> [TO DO]: Search the records for the string "EmailNotification" and copy every line in which it appears.

> [RECORDS FOR THIS EXERCISE]:
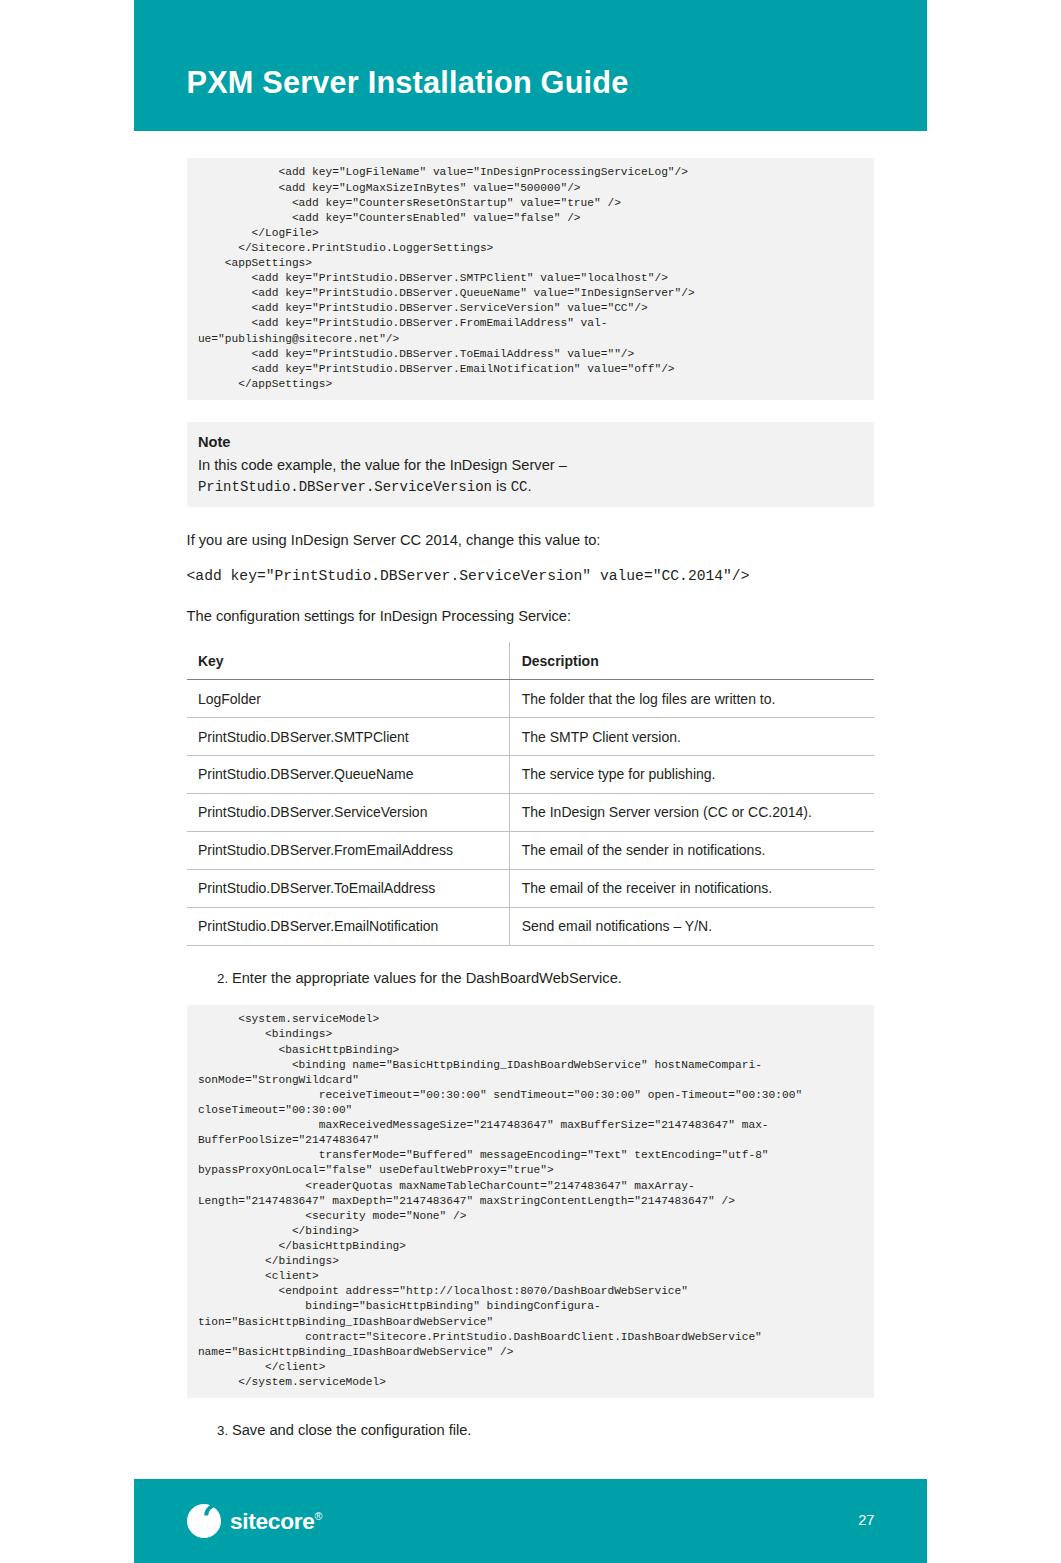PXM Server Installation Guide
            <add key="LogFileName" value="InDesignProcessingServiceLog"/>
            <add key="LogMaxSizeInBytes" value="500000"/>
              <add key="CountersResetOnStartup" value="true" />
              <add key="CountersEnabled" value="false" />
        </LogFile>
      </Sitecore.PrintStudio.LoggerSettings>
    <appSettings>
        <add key="PrintStudio.DBServer.SMTPClient" value="localhost"/>
        <add key="PrintStudio.DBServer.QueueName" value="InDesignServer"/>
        <add key="PrintStudio.DBServer.ServiceVersion" value="CC"/>
        <add key="PrintStudio.DBServer.FromEmailAddress" val-
ue="publishing@sitecore.net"/>
        <add key="PrintStudio.DBServer.ToEmailAddress" value=""/>
        <add key="PrintStudio.DBServer.EmailNotification" value="off"/>
      </appSettings>
Note In this code example, the value for the InDesign Server – PrintStudio.DBServer.ServiceVersion is CC.
If you are using InDesign Server CC 2014, change this value to:
<add key="PrintStudio.DBServer.ServiceVersion" value="CC.2014"/>
The configuration settings for InDesign Processing Service:
| Key | Description |
| --- | --- |
| LogFolder | The folder that the log files are written to. |
| PrintStudio.DBServer.SMTPClient | The SMTP Client version. |
| PrintStudio.DBServer.QueueName | The service type for publishing. |
| PrintStudio.DBServer.ServiceVersion | The InDesign Server version (CC or CC.2014). |
| PrintStudio.DBServer.FromEmailAddress | The email of the sender in notifications. |
| PrintStudio.DBServer.ToEmailAddress | The email of the receiver in notifications. |
| PrintStudio.DBServer.EmailNotification | Send email notifications – Y/N. |
Enter the appropriate values for the DashBoardWebService.
      <system.serviceModel>
          <bindings>
            <basicHttpBinding>
              <binding name="BasicHttpBinding_IDashBoardWebService" hostNameCompari-
sonMode="StrongWildcard"
                  receiveTimeout="00:30:00" sendTimeout="00:30:00" open-Timeout="00:30:00"
closeTimeout="00:30:00"
                  maxReceivedMessageSize="2147483647" maxBufferSize="2147483647" max-
BufferPoolSize="2147483647"
                  transferMode="Buffered" messageEncoding="Text" textEncoding="utf-8"
bypassProxyOnLocal="false" useDefaultWebProxy="true">
                <readerQuotas maxNameTableCharCount="2147483647" maxArray-
Length="2147483647" maxDepth="2147483647" maxStringContentLength="2147483647" />
                <security mode="None" />
              </binding>
            </basicHttpBinding>
          </bindings>
          <client>
            <endpoint address="http://localhost:8070/DashBoardWebService"
                binding="basicHttpBinding" bindingConfigura-
tion="BasicHttpBinding_IDashBoardWebService"
                contract="Sitecore.PrintStudio.DashBoardClient.IDashBoardWebService"
name="BasicHttpBinding_IDashBoardWebService" />
          </client>
      </system.serviceModel>
Save and close the configuration file.
sitecore®
27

> [ANSWER SECTION]:
        <add key="PrintStudio.DBServer.EmailNotification" value="off"/>
| PrintStudio.DBServer.EmailNotification | Send email notifications – Y/N. |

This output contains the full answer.